Stephen Platten, Bishop of Wakefield, in an article in the Church Times last Friday has come out in support of a renewed listening, real listening, to the voices of LGBT people in LGCM and Changing Attitude. He says the Church of God and not just the Church of England should take a lead in encouraging real listening which allows for the possibility of a change of heart if not, he says, our own moral outlook.
The article was received enthusiastically by the trustees of Changing Attitude who met over the weekend in Tadcaster and they wanted me to blog about it, post an article on the web site and write to Bishop Stephen and the Church Times – and I will do all those things, starting here.
Having re-read the article, I want to be more critical, especially since bishop Stephen wants the Church universal to take a lead in ‘real’ listening. My first message back to Bishop Stephen is that it’s a bit rich to ask the Church to take a lead in ‘real’ listening. The Church is so far behind secular society which having undertaken a process of ‘real listening’ has mostly dealt with the ethical, moral, emotional and legal dimensions of homophobia and has already transformed the landscape for LGBT people. It is primarily in the church, and in particular pockets of society, in football, in schools that homophobia continues.
Bishop Stephen says the Church is not unlike our culture in which there are a variety of views with both calls for equality and rampant homophobia. I do not meet rampant homophobia in society, but in the church I meet an all-persuasive prejudice which has a rampantly homophobic effect. Try getting appointed to a new post in the church if you are in a civil partnership or recommending to a lesbian, gay or transgender seeker a church in which you can confidently guarantee they are going to receive a prejudice–free welcome. Changing Attitude has just 30 churches out of 10,000 listed in our Welcoming and Open scheme.
Perhaps the Church serves a purpose as a place where all this can be discussed, says Bishop Stephen, though he admits it would need to bring people together to claim to be that place. ‘All this’ is discussed freely in pubs and bars and cafes, homes and offices across the country. It’s in the Church that people have the greatest difficulty discussing human sexuality freely and openly. In my own church, which in a comment on a previous post a member denies is homophobic, I am told that it’s better for me not to constantly talk about being gay but keep it quiet. It isn’t something I talk about or preach about, but simply being there with my partner is too much for some of the congregtion – that’s homophobia, Frances.
Bishop Stephen thinks stereotypes would break down if Christians simply sat down with gay people, whether active, single, in committed relationships or not. I’m not so sure. For starters, outside the Church it’s immaterial whether gay people are active, single or in a committed relationship. The Church agenda is not society’s agenda. The moral and ethical attitude of the Church to gay relationships is not relevant and won’t be until the Church overcomes it’s institutionalized homophobia. Then people might attend to what the Church has to say about the ethics of gay relationships.

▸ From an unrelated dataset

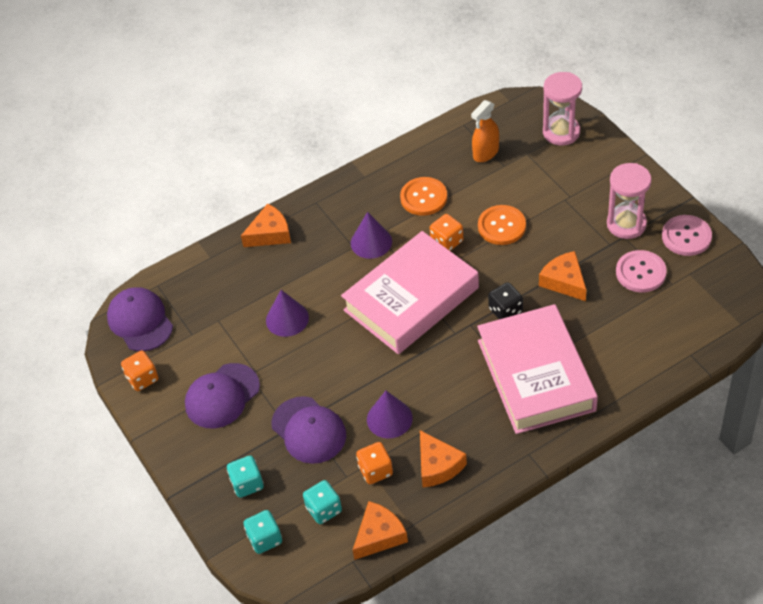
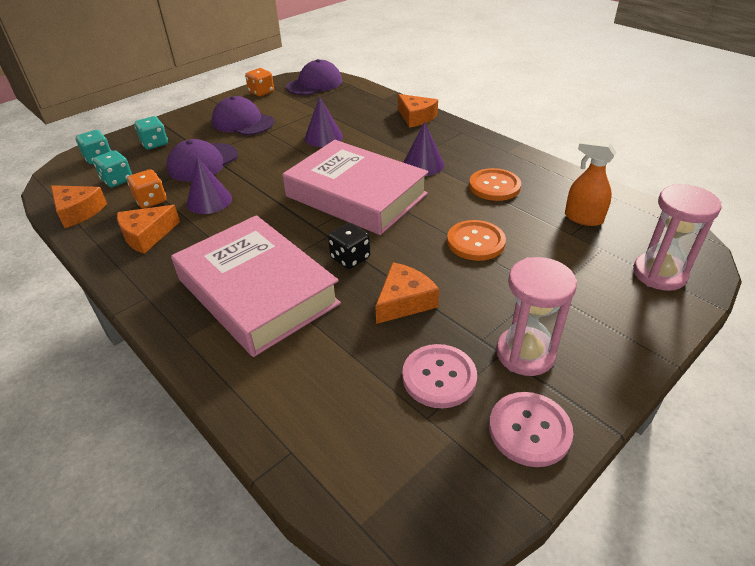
camera: 75 degrees right, 10 degrees down
(447, 241) = (439, 207): orange dice -> none
(536, 375) = (257, 291): pink book -> pink book turned 75 degrees clockwise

Bishop Stephen wonders when most diocesan synods last sought a presentation from gay Christians about their life in Christ or dioceses last held day conferences on sexuality and faith. The trustees of Changing Attitude wondered whether there was any chance of the newly elected General Synod passing legislation which might change the two most pressing issues for LGBT Anglicans – equality in selection and training for ministry and in clergy appointments and the blessing of gay relationships in church.
We concluded that there is almost zero chance of this happening in the current quinquennium. When General Synod or the House of Bishops finally get around to a homophobic-free discussion and attitude it will be totally irrelevant to LGBT people whose place in society was transformed by the legislative changes introduced by the last government.
The trustees were taken by Bishop Stephen’s use of the phrase ‘human flourishing’ in his last paragraph. The gospel, he says, obliges us to build a healthy society which is both sensitive to all and responsible in deriving a moral code that promotes human flourishing, and that’s not how it feels at the moment for lesbian and gay people. Actually, for many it does feel as if that’s what our society promotes – it’s the Church that doesn’t.
Can we now expect Bishop Stephen himself to take a lead by persuading the House of Bishops to listen directly to the experience of LGBT people in an open way that allows for a real possibility of a change of heart, and will he consult the LGBT Anglican Coalition, which includes both LGCM and Changing Attitude, to hear our proposals for legislation which we would like General Synod to pass?